# [Task statement]
Please print the data again exactly as given.

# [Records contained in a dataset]
--*--
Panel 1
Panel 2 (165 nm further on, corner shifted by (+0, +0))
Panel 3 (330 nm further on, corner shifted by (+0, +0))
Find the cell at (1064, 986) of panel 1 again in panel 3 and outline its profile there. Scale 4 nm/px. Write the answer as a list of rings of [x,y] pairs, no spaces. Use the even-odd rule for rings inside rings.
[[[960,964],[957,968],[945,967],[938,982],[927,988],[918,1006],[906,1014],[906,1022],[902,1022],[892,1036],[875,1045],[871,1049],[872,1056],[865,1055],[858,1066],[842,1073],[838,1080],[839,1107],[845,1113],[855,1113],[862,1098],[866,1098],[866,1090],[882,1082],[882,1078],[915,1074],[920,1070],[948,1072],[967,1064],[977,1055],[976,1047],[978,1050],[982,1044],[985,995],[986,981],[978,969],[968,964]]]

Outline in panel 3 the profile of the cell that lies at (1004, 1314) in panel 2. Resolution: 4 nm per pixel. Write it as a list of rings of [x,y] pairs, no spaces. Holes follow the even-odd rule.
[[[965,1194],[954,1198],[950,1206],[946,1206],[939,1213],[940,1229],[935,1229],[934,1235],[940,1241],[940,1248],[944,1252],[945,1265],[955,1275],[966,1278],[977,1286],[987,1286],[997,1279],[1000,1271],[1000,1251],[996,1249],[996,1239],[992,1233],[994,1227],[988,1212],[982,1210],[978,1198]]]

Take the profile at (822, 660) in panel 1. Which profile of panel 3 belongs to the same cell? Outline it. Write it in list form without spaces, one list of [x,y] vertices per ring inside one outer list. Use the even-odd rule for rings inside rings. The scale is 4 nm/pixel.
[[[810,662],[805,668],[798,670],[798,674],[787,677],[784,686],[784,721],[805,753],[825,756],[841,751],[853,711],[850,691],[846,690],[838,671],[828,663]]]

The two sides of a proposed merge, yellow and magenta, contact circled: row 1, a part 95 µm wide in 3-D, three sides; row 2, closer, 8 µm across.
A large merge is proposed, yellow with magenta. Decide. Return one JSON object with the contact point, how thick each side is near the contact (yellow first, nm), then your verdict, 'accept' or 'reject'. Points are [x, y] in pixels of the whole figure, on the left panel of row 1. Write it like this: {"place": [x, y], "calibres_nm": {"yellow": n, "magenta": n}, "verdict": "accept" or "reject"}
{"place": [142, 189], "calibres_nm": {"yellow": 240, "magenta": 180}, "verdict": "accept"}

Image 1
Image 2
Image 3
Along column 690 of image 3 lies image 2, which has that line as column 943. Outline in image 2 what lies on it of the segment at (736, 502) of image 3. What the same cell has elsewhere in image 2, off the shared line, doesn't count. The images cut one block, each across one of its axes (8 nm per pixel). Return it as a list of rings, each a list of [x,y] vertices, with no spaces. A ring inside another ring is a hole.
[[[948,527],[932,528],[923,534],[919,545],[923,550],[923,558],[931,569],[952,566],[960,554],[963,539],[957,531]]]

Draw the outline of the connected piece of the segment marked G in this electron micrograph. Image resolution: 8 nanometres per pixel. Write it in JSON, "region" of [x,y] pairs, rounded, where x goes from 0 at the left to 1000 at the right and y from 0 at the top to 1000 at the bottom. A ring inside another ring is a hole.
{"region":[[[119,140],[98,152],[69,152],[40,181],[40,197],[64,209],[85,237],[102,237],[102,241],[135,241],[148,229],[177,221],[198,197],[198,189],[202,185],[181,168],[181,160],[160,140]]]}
--*--
# [Task output]
Panel 1
Panel 2 (165 nm further on, corner shifted by (+0, +0))
Panel 3 (330 nm further on, corner shifted by (+0, +0))
Find the cell at (1064, 986) of panel 1 again in panel 3 and outline its profile there. Scale 4 nm/px. Write the answer as a list of rings of [x,y] pairs, no spaces. Use the even-odd rule for rings inside rings.
[[[960,964],[957,968],[945,967],[938,982],[927,988],[918,1006],[906,1014],[906,1022],[902,1022],[892,1036],[875,1045],[871,1049],[872,1056],[865,1055],[858,1066],[842,1073],[838,1080],[839,1107],[845,1113],[855,1113],[862,1098],[866,1098],[866,1090],[882,1082],[882,1078],[915,1074],[920,1070],[948,1072],[967,1064],[977,1055],[976,1047],[978,1050],[982,1044],[985,995],[986,981],[978,969],[968,964]]]

Outline in panel 3 the profile of the cell that lies at (1004, 1314) in panel 2. Resolution: 4 nm per pixel. Write it as a list of rings of [x,y] pairs, no spaces. Holes follow the even-odd rule.
[[[965,1194],[954,1198],[950,1206],[946,1206],[939,1213],[940,1229],[935,1229],[934,1235],[940,1241],[940,1248],[944,1252],[945,1265],[955,1275],[966,1278],[977,1286],[987,1286],[997,1279],[1000,1271],[1000,1251],[996,1249],[996,1239],[992,1233],[994,1227],[988,1212],[982,1210],[978,1198]]]

Take the profile at (822, 660) in panel 1. Which profile of panel 3 belongs to the same cell? Outline it. Write it in list form without spaces, one list of [x,y] vertices per ring inside one outer list. Use the even-odd rule for rings inside rings. The scale is 4 nm/pixel.
[[[810,662],[805,668],[798,670],[798,674],[787,677],[784,686],[784,721],[805,753],[825,756],[841,751],[853,711],[850,691],[846,690],[838,671],[828,663]]]

The two sides of a proposed merge, yellow and magenta, contact circled: row 1, a part 95 µm wide in 3-D, three sides; row 2, closer, 8 µm across.
A large merge is proposed, yellow with magenta. Decide. Return one JSON object with the contact point, how thick each side is near the contact (yellow first, nm), then your verdict, 'accept' or 'reject'. Points are [x, y] in pixels of the whole figure, on the left panel of row 1. Write it like this: {"place": [x, y], "calibres_nm": {"yellow": n, "magenta": n}, "verdict": "accept" or "reject"}
{"place": [142, 189], "calibres_nm": {"yellow": 240, "magenta": 180}, "verdict": "accept"}

Image 1
Image 2
Image 3
Along column 690 of image 3 lies image 2, which has that line as column 943. Outline in image 2 what lies on it of the segment at (736, 502) of image 3. What the same cell has elsewhere in image 2, off the shared line, doesn't count. The images cut one block, each across one of its axes (8 nm per pixel). Return it as a list of rings, each a list of [x,y] vertices, with no spaces. A ring inside another ring is a hole.
[[[948,527],[932,528],[923,534],[919,545],[923,550],[923,558],[931,569],[952,566],[960,554],[963,539],[957,531]]]

Draw the outline of the connected piece of the segment marked G in this electron micrograph. Image resolution: 8 nanometres per pixel. Write it in JSON, "region" of [x,y] pairs, rounded, where x goes from 0 at the left to 1000 at the right and y from 0 at the top to 1000 at the bottom. A ring inside another ring is a hole.
{"region":[[[119,140],[98,152],[69,152],[40,181],[40,197],[64,209],[85,237],[102,237],[102,241],[135,241],[148,229],[177,221],[198,197],[198,189],[202,185],[181,168],[181,160],[160,140]]]}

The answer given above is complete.